Instructions to follow
The expected answer is the data below, printed verbatim without its pictures.

(Saved entries)
*** Begin section ***

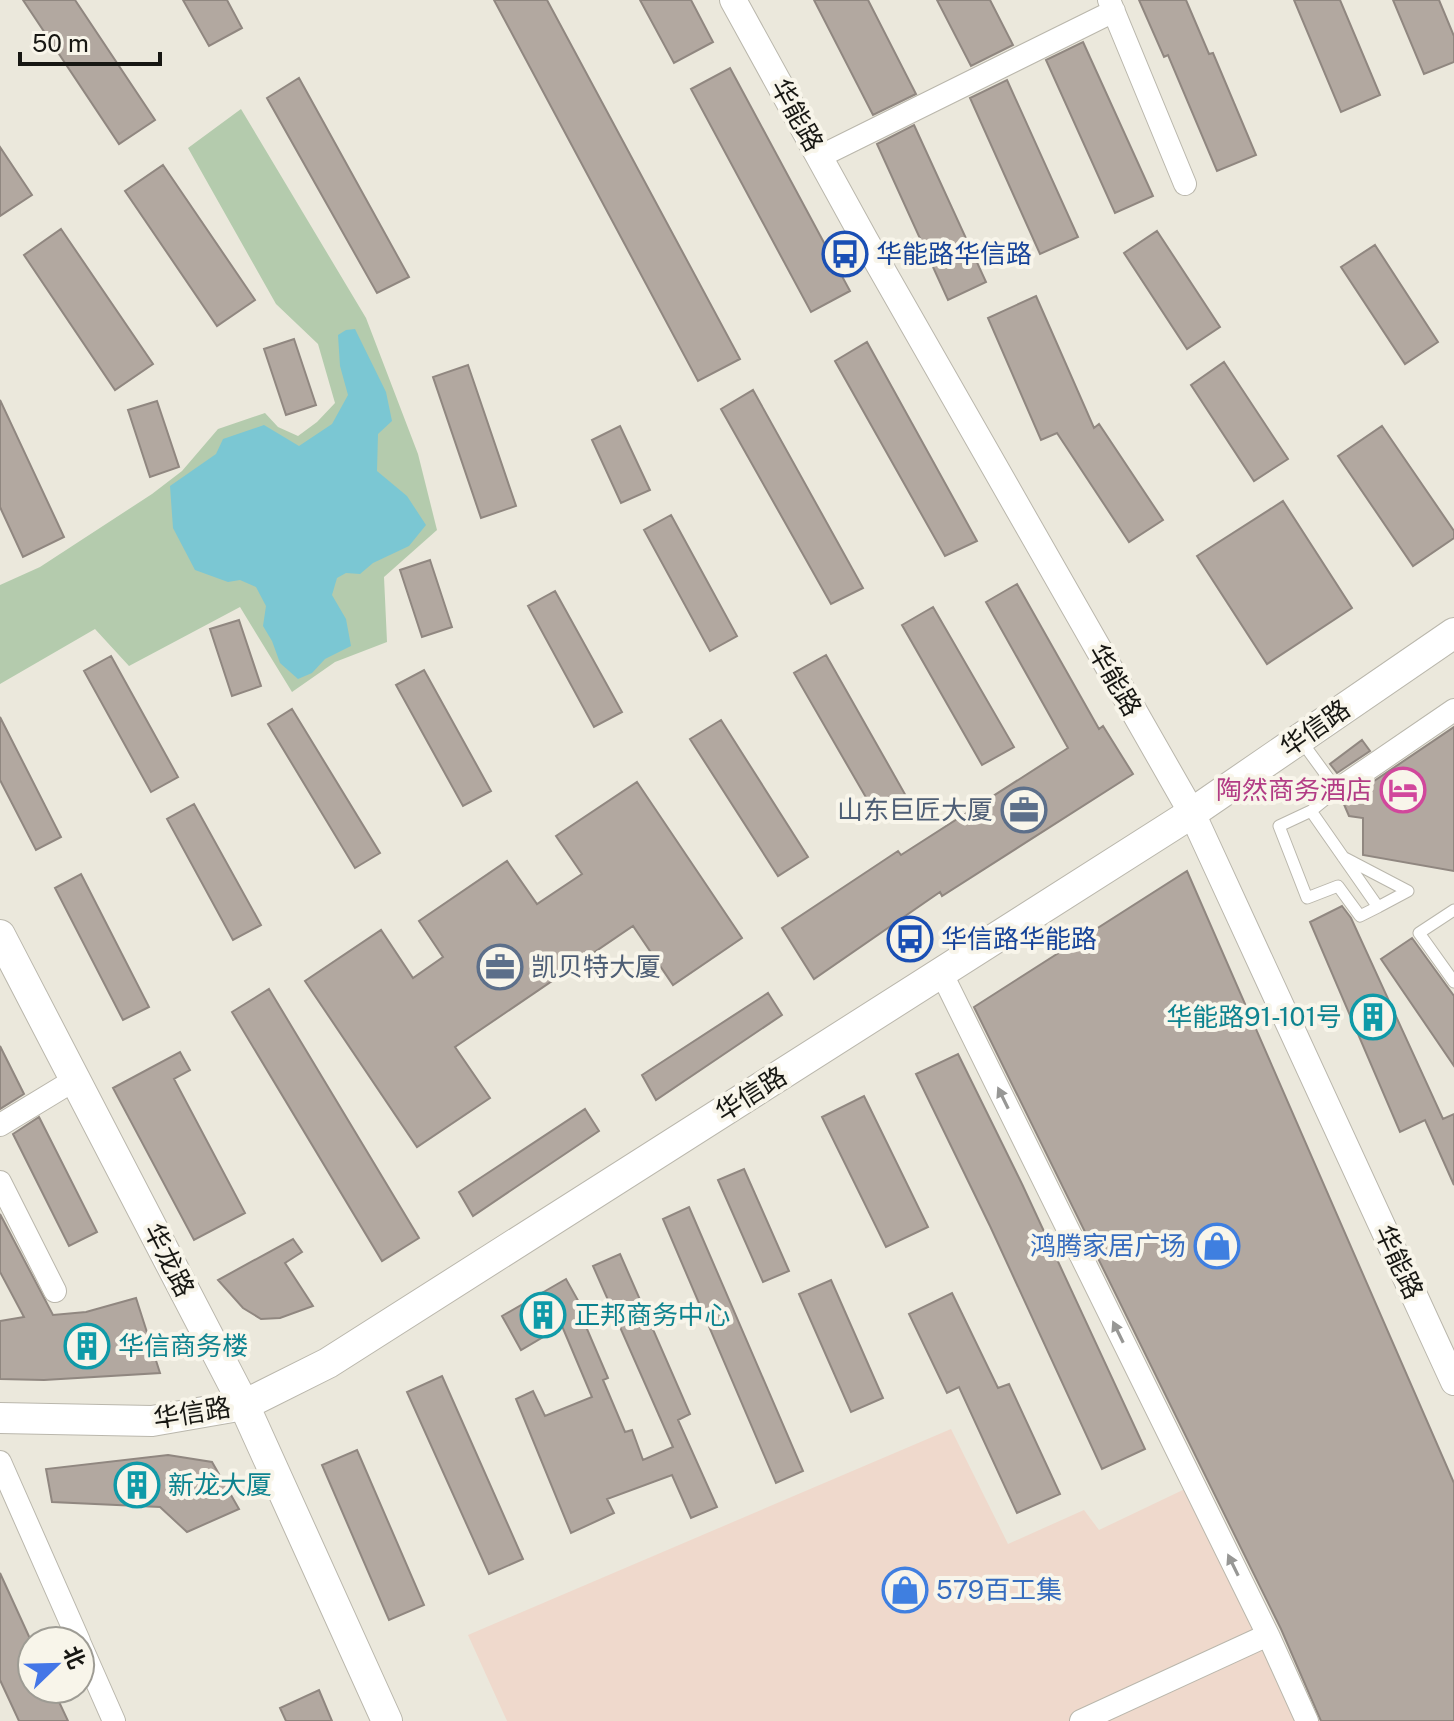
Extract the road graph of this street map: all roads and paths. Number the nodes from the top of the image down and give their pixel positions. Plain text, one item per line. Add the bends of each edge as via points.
1 (733, 0) edge
2 (1111, 5) edge
3 (819, 157) junction
4 (1185, 184) dead end
5 (1454, 633) edge
6 (1454, 710) edge
7 (1300, 739) junction
8 (1337, 790) junction
9 (1311, 811) junction
10 (1192, 813) junction
11 (1343, 857) junction
12 (1378, 907) junction
13 (1454, 910) edge
14 (0, 935) edge
15 (941, 972) junction
16 (1454, 982) edge
17 (76, 1079) junction
18 (0, 1125) edge
19 (0, 1182) edge
20 (55, 1291) dead end
21 (1454, 1382) edge
22 (244, 1405) junction
23 (0, 1418) edge
24 (0, 1462) edge
25 (71, 1625) edge
26 (1268, 1635) junction
27 (96, 1681) edge
28 (114, 1721) edge
29 (387, 1721) edge
30 (1081, 1721) edge
31 (1307, 1721) edge

1 - 3 street, 华能路
2 - 3 street
2 - 4 street
3 - 10 street, 华能路
5 - 7 main road, 华信路
6 - 8 street
7 - 8 lane
7 - 10 main road, 华信路
8 - 9 lane
9 - 11 lane
9 - 12 lane via 1279,826 1307,898 1338,886 1360,916
10 - 15 main road, 华信路
10 - 21 street, 华能路
11 - 12 lane
11 - 12 lane via 1408,891
13 - 16 lane via 1419,933
14 - 17 main road, 华龙路
15 - 22 main road, 华信路 via 328,1363
26 -> 15 street
17 - 18 street
17 - 22 main road, 华龙路
19 - 20 street
22 - 23 main road, 华信路 via 152,1421
22 - 29 main road, 华龙路
24 - 25 street
26 - 30 street
26 - 31 street
27 - 28 street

*** End section ***

Answer box
Extract the road graph of this street map: all roads and paths. Number the nodes from the top of the image down and give their pixel positions. Plain text, one item per line. Add the bends of each edge as via points.
1 (733, 0) edge
2 (1111, 5) edge
3 (819, 157) junction
4 (1185, 184) dead end
5 (1454, 633) edge
6 (1454, 710) edge
7 (1300, 739) junction
8 (1337, 790) junction
9 (1311, 811) junction
10 (1192, 813) junction
11 (1343, 857) junction
12 (1378, 907) junction
13 (1454, 910) edge
14 (0, 935) edge
15 (941, 972) junction
16 (1454, 982) edge
17 (76, 1079) junction
18 (0, 1125) edge
19 (0, 1182) edge
20 (55, 1291) dead end
21 (1454, 1382) edge
22 (244, 1405) junction
23 (0, 1418) edge
24 (0, 1462) edge
25 (71, 1625) edge
26 (1268, 1635) junction
27 (96, 1681) edge
28 (114, 1721) edge
29 (387, 1721) edge
30 (1081, 1721) edge
31 (1307, 1721) edge

1 - 3 street, 华能路
2 - 3 street
2 - 4 street
3 - 10 street, 华能路
5 - 7 main road, 华信路
6 - 8 street
7 - 8 lane
7 - 10 main road, 华信路
8 - 9 lane
9 - 11 lane
9 - 12 lane via 1279,826 1307,898 1338,886 1360,916
10 - 15 main road, 华信路
10 - 21 street, 华能路
11 - 12 lane
11 - 12 lane via 1408,891
13 - 16 lane via 1419,933
14 - 17 main road, 华龙路
15 - 22 main road, 华信路 via 328,1363
26 -> 15 street
17 - 18 street
17 - 22 main road, 华龙路
19 - 20 street
22 - 23 main road, 华信路 via 152,1421
22 - 29 main road, 华龙路
24 - 25 street
26 - 30 street
26 - 31 street
27 - 28 street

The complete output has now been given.